Bilişsel davranışçı terapi (BDT) kişinin düşünce yapısında, algısında, olayları yorumlayış şeklinde, duygusal tepkilerini ve davranışlarını belirlediği kurama dayanır. Bu sebeple, terapideki amaç, kişinin olumsuz ve işlevsel olmayan düşüncelerini yeniden şekillendirerek, yerine gerçekçi ve olumlu düşünce biçimleri koymaktır. Bu şekilde kişinin duygu ve davranışlarının değişmesi sağlanır.

BDT iki temel ilkeye dayanır:

  • Bilişlerimiz, duygu ve davranışlarımız üzerinde etkilidir.
  • Davranışlarımız, düşünce şeklimizi ve duygularımızı etkiler.

Bu nedenle BDT, bireylerin olayları algılama, yorumlama ve anlam yükleme şekilleriyle ilgilenerek, yanlış algıları, yanlış yorumlamaları, işlevsel olmayan otomatik düşünceleri değiştirmeye odaklanır.

Birey içsel süreçlerinin bir kısmını farkında olmasa bile, terapi desteği ile oluşan bilinçli çabayla, bunların bir kısmına ulaşabilir, farkına varabilir.

Otomatik Düşünceler: Aklımıza kendiliğinden gelen, sıklıkla fark edilmeyen, genelde sadece eşlik eden duygunun fark edildiği düşüncelerdir.
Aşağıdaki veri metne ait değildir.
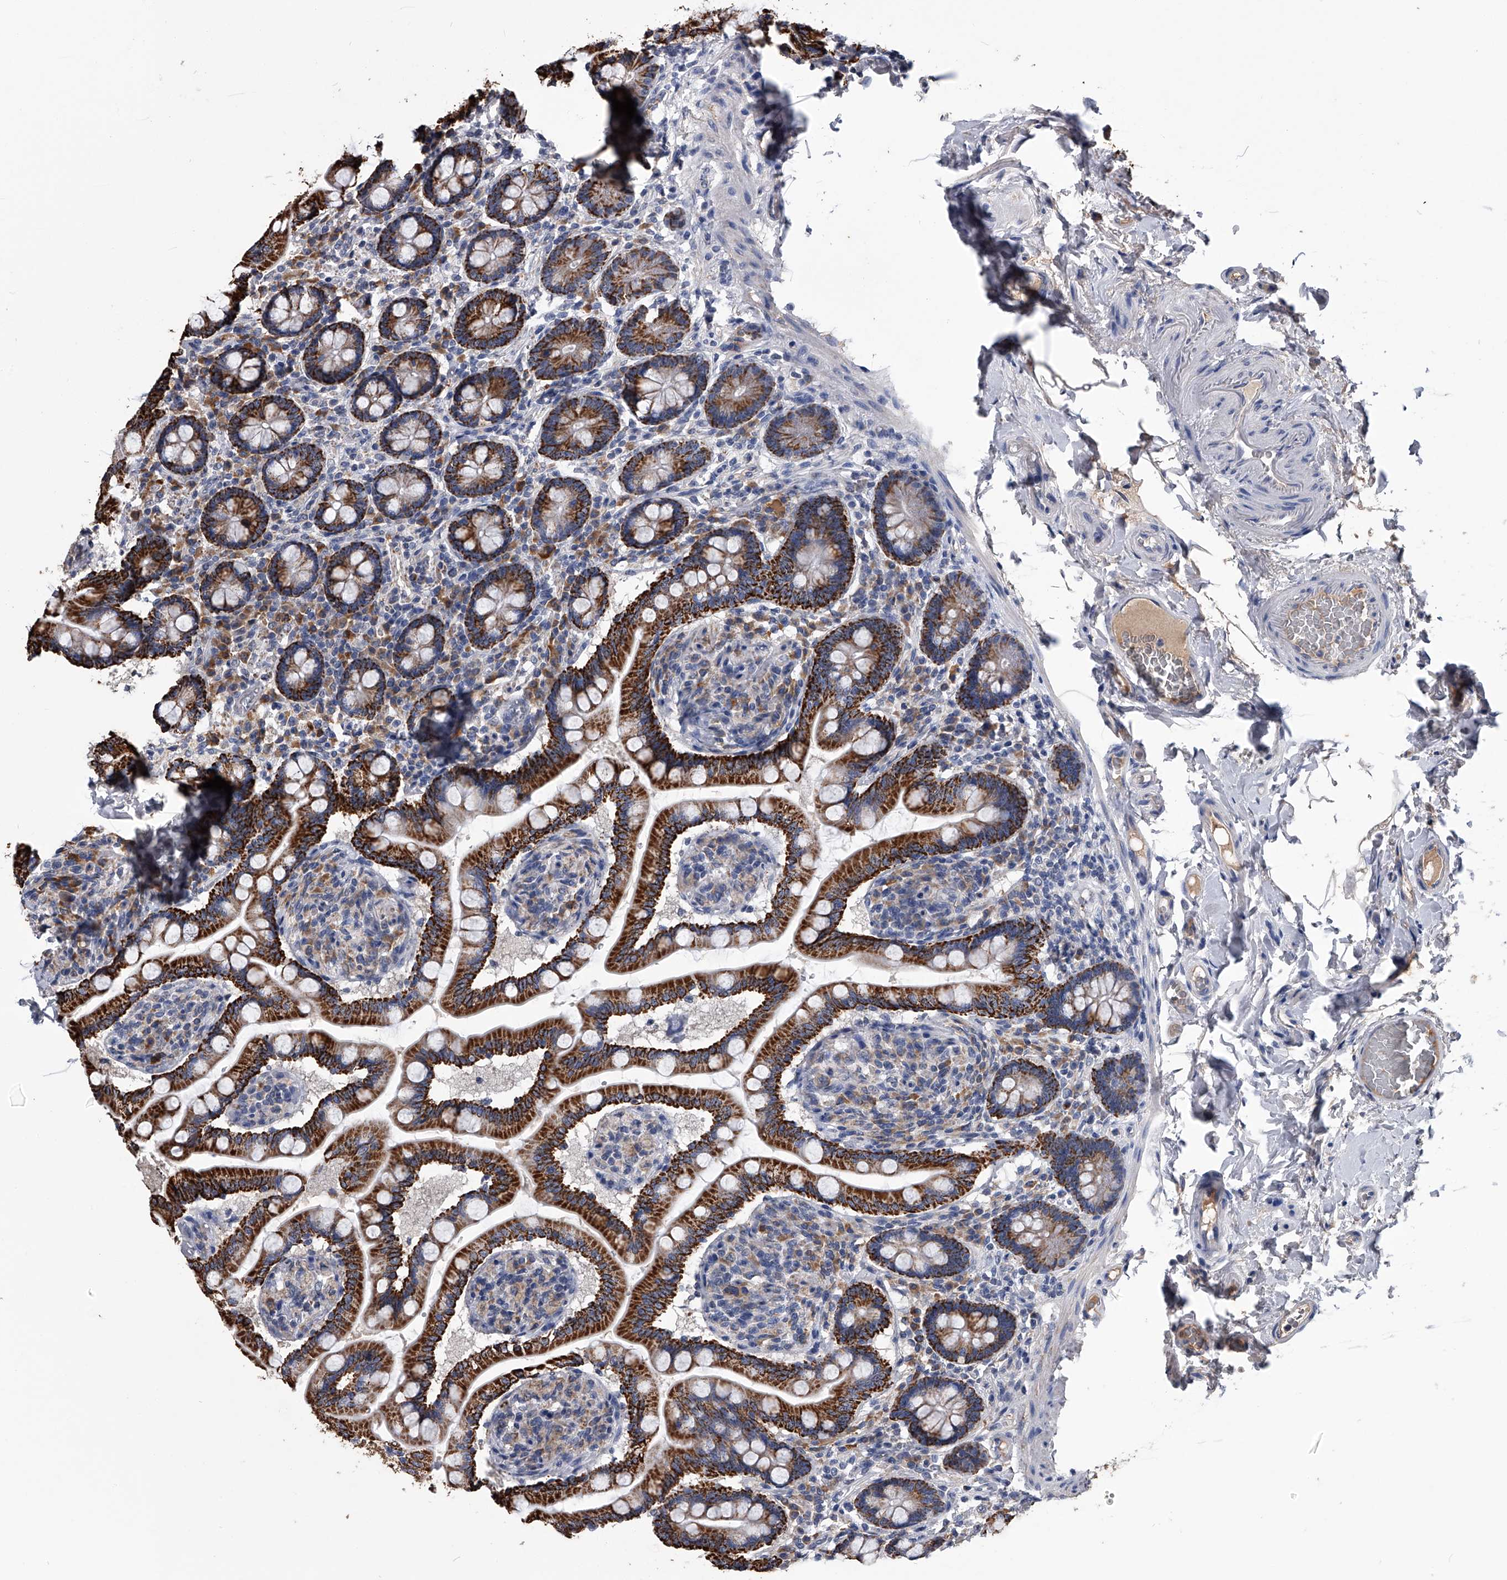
{"staining": {"intensity": "strong", "quantity": ">75%", "location": "cytoplasmic/membranous"}, "tissue": "small intestine", "cell_type": "Glandular cells", "image_type": "normal", "snomed": [{"axis": "morphology", "description": "Normal tissue, NOS"}, {"axis": "topography", "description": "Small intestine"}], "caption": "DAB immunohistochemical staining of normal human small intestine demonstrates strong cytoplasmic/membranous protein positivity in about >75% of glandular cells.", "gene": "OAT", "patient": {"sex": "female", "age": 64}}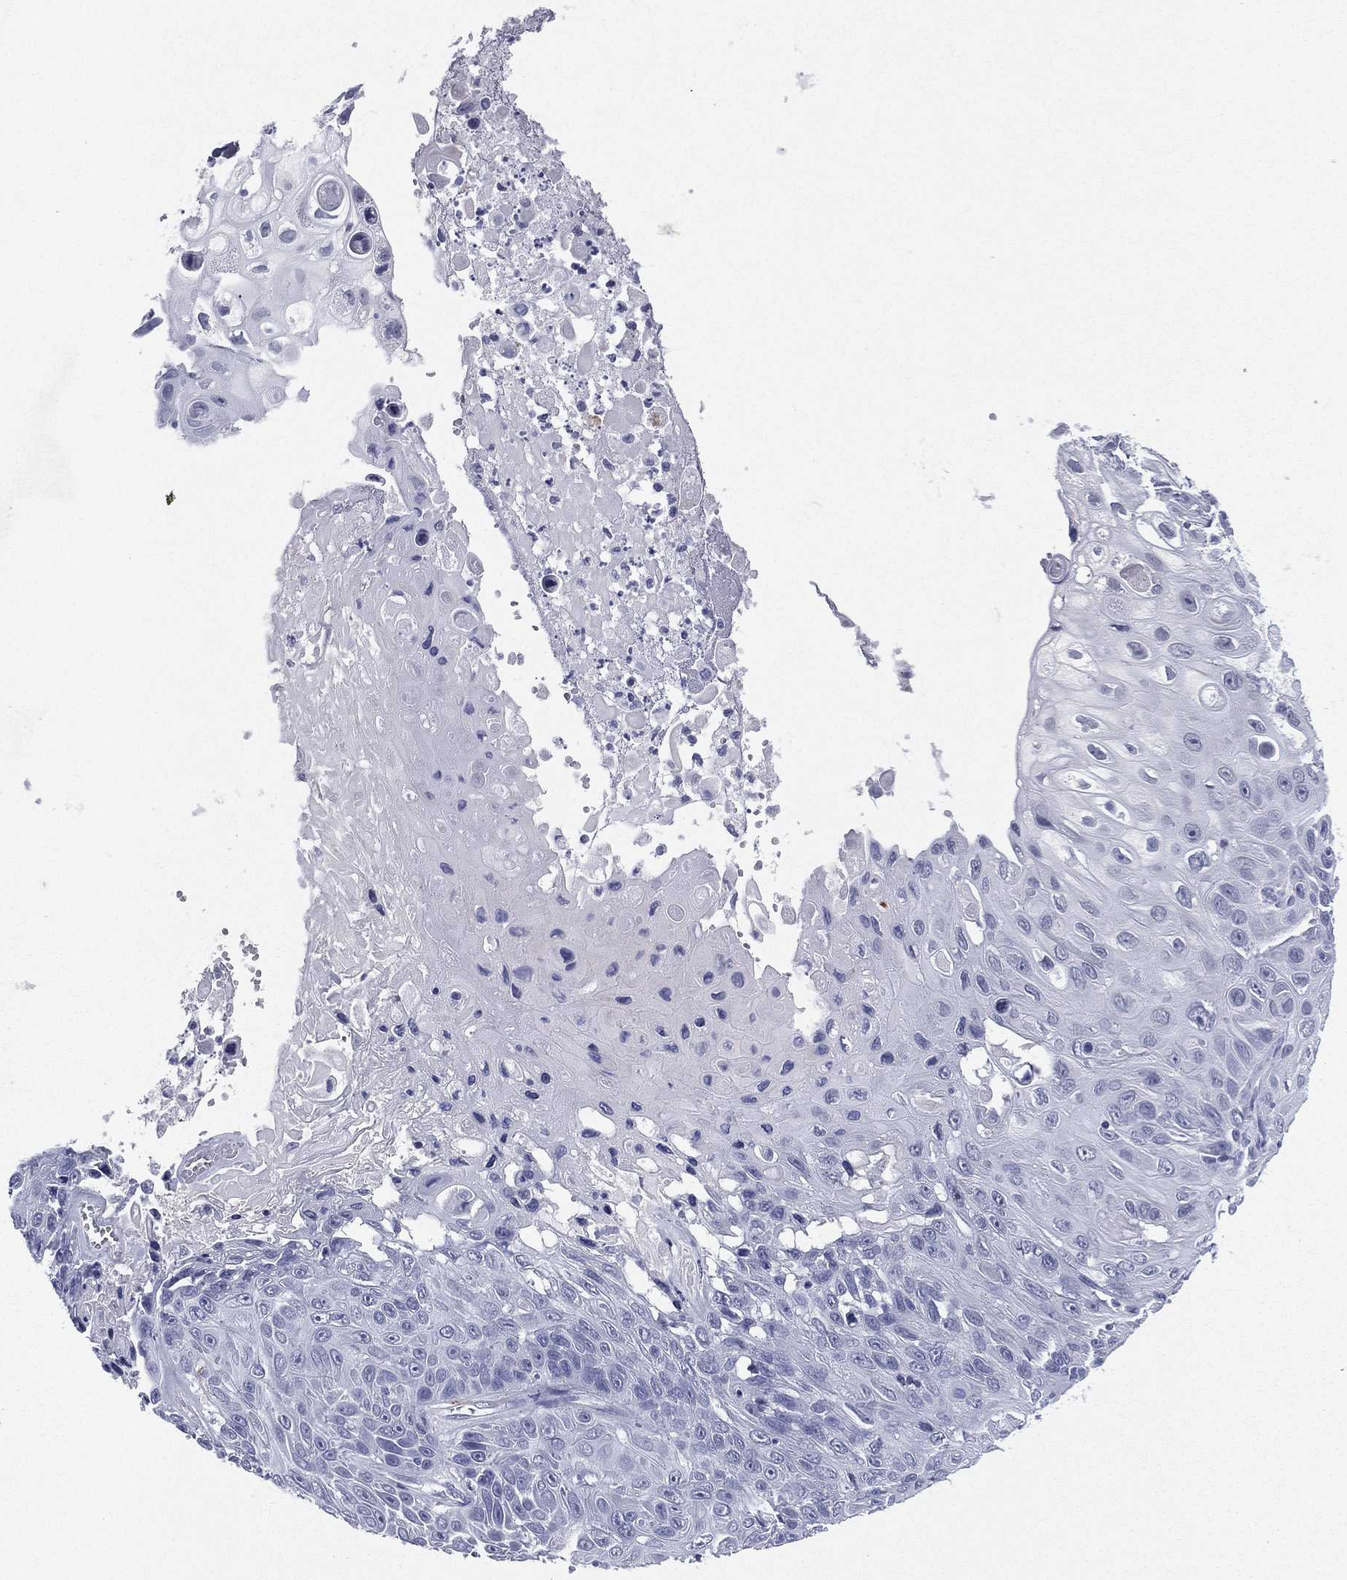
{"staining": {"intensity": "negative", "quantity": "none", "location": "none"}, "tissue": "skin cancer", "cell_type": "Tumor cells", "image_type": "cancer", "snomed": [{"axis": "morphology", "description": "Squamous cell carcinoma, NOS"}, {"axis": "topography", "description": "Skin"}], "caption": "Skin squamous cell carcinoma was stained to show a protein in brown. There is no significant expression in tumor cells.", "gene": "HLA-DOA", "patient": {"sex": "male", "age": 82}}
Ara İnançlar ve Kurallar: Yaşantı ve gözlem ile edinilen bilgiler, kişi tarafından dile getirilmese bile, bunlara inanıldığı için, farkında olmadan bu inanç ve kurallara göre hareket edilir.

Birey, hayatı boyunca yaşadıklarından, “Eğer başarısız olursam, insanlar beni sevmez” şeklinde bir ara inanca sahip olduysa, başarılı olmak için üzerinde fazlaca baskı hissedecektir. Aynı şekilde eğer “İnsanlardan yardım istemek bir güçsüzlük ifadesidir” şeklinde bir kurala inanıyorsa, genellikle işlerini yardım almadan, tek başına yapmaya çalışacaktır.

Temel İnançlar: Kişilerde olumlu ya da olumsuz temel inanç şeklinde 2 türde görülen, geçmiş deneyimler sonucunda oluşmuş olan, genel olarak çaresizlik, değersizlik, sevilmeme şeklinde 3 ana başlıkta toplanan inanç sistemleridir.